Goal of the exercise »
In the blog comment thread, how many daily readers does Martin say his blog has?

Blogger Johan said...

I foresee a future for media with no likes of Madonna or J.K. Rowling, simply because there will be no way for publishers of making the kind of serious money necessary for the marketing behind such great global successes.

I doubt it, looking at how fast internet phenomena can spread. And did Bloomsbury really spend that much on marketing J.K. Rowling?

//JJ

05 May, 2006 00:43  
Anonymous Johan said...

A longer comment to this post can be found here (Swedish).

//JJ

05 May, 2006 01:44  
Blogger Martin said...

I don't know what the marketing was like for the first H. Potter book, but I certainly seem to see a lot of advertising för the guy now. Ditto Madonna.

05 May, 2006 08:34  
Blogger Johan said...

I don't have any numbers, and sure, I might be wrong, but as far as I know, the publisher didn't spend much money on marketing the first Harry Potter book(s). And the money the first books made, well, any publisher or writer sure would have been able to afford marketing after that, huh?

//JJ

05 May, 2006 08:50  
Blogger Martin said...

I'm quite fond of Potter, but I don't think his continuing success has to do with any artistic superiority, whatever that is. It's the effect of a sustained marketing effort involving a lot of salaried people. If there had been no publisher around with substantial starting captial, I believe Potter would neither have taken off the way he did nor kept selling like he has.

But what do I know about publishing? I just find it comforting to know that most professionally published writers have few readers and make no money off their work. That way I don't have to feel bad about not having published much fiction yet. Hell, this blog has a hundred daily readers. How many novelists have that?

And I like getting my art directly from the source, paying no middle man and following no mass-marketing leads. I teach my kids to avoid the product with the greatest ad visibility.

05 May, 2006 09:19  
Blogger Johan said...

I'm quite fond of Potter, but I don't think his continuing success has to do with any artistic superiority, whatever that is.

Neither do I, but I do believe that the public and the media in combination can create hypes without the help of big marketing budgets.

And I like getting my art directly from the source, paying no middle man and following no mass-marketing leads. I teach my kids to avoid the product with the greatest ad visibility.

Well, I have a few objections to that, too, but I think I will, yet again, be bothersome enough to move that diskussion to Månskensdans and the Swedish language.

Listed records »

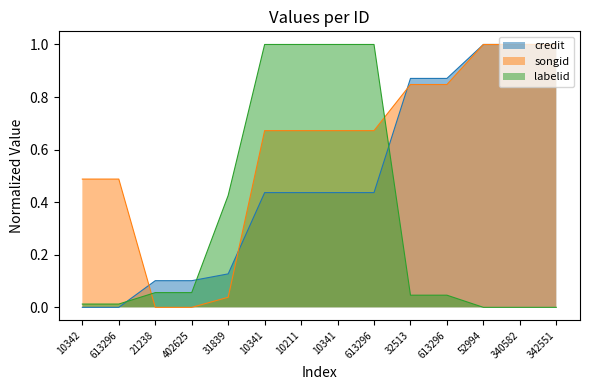

What is the label of the 11th point from the left?

613296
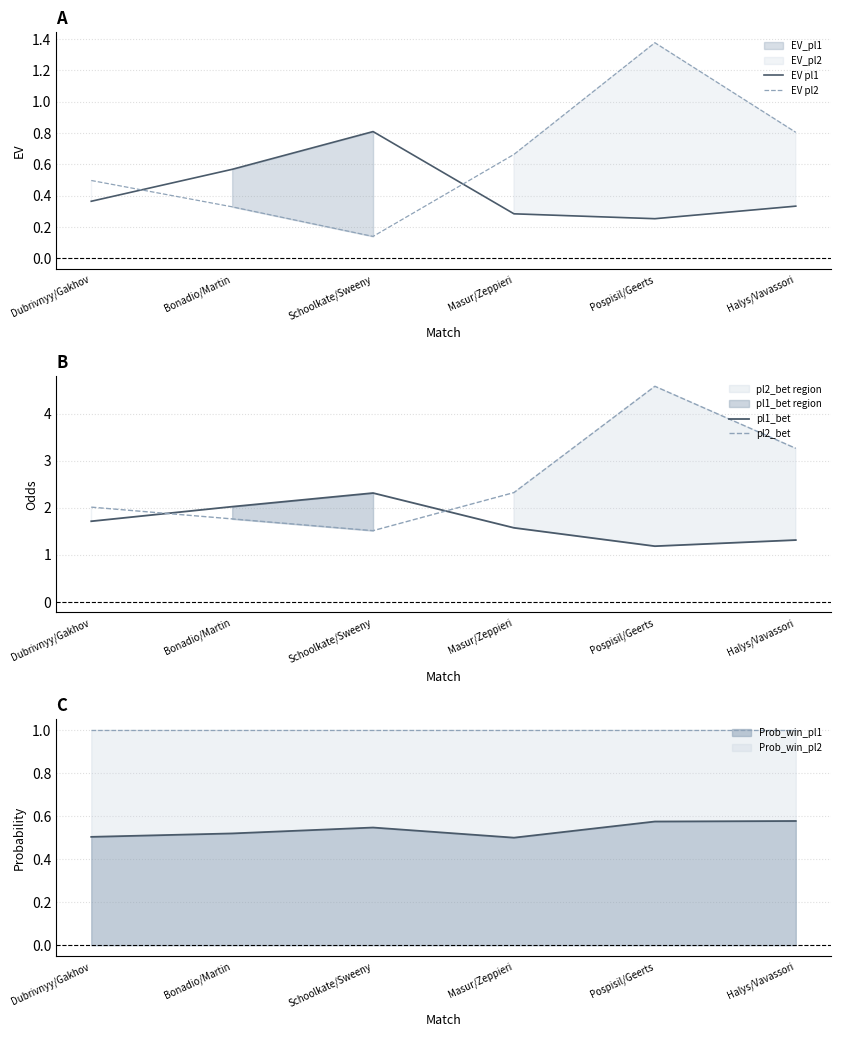

What is the minimum value for pl1_bet?

1.2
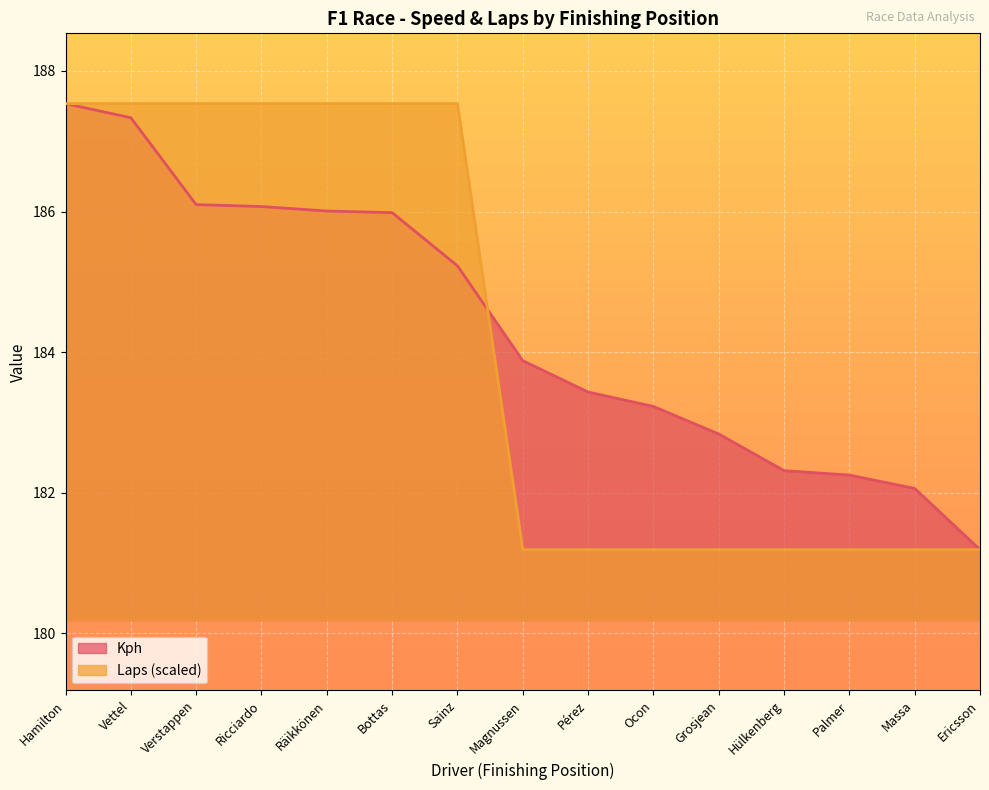

What position from the right is Hülkenberg?

4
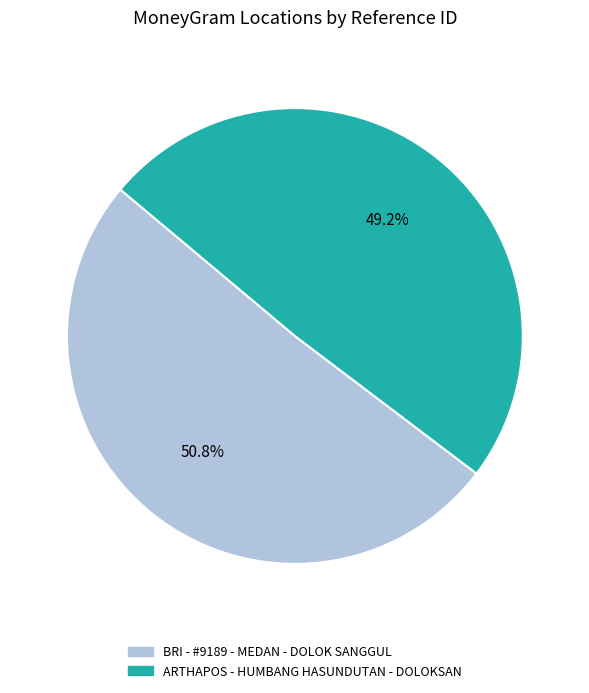

How many slices are in this pie chart?

2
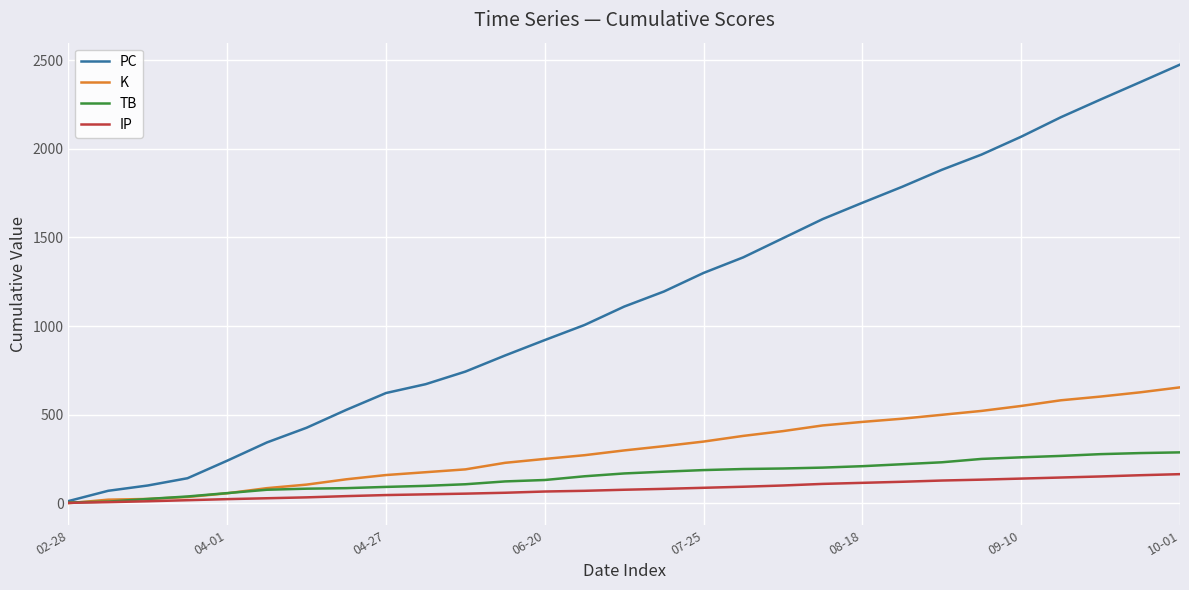

Which series has the largest total across all categories?

PC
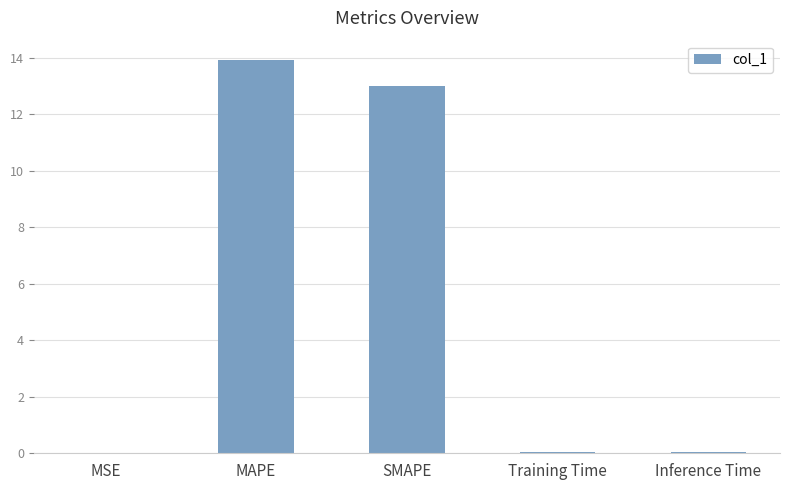

The value at SMAPE is 20.7. True or false?

False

Output of the exercise »
A hundred.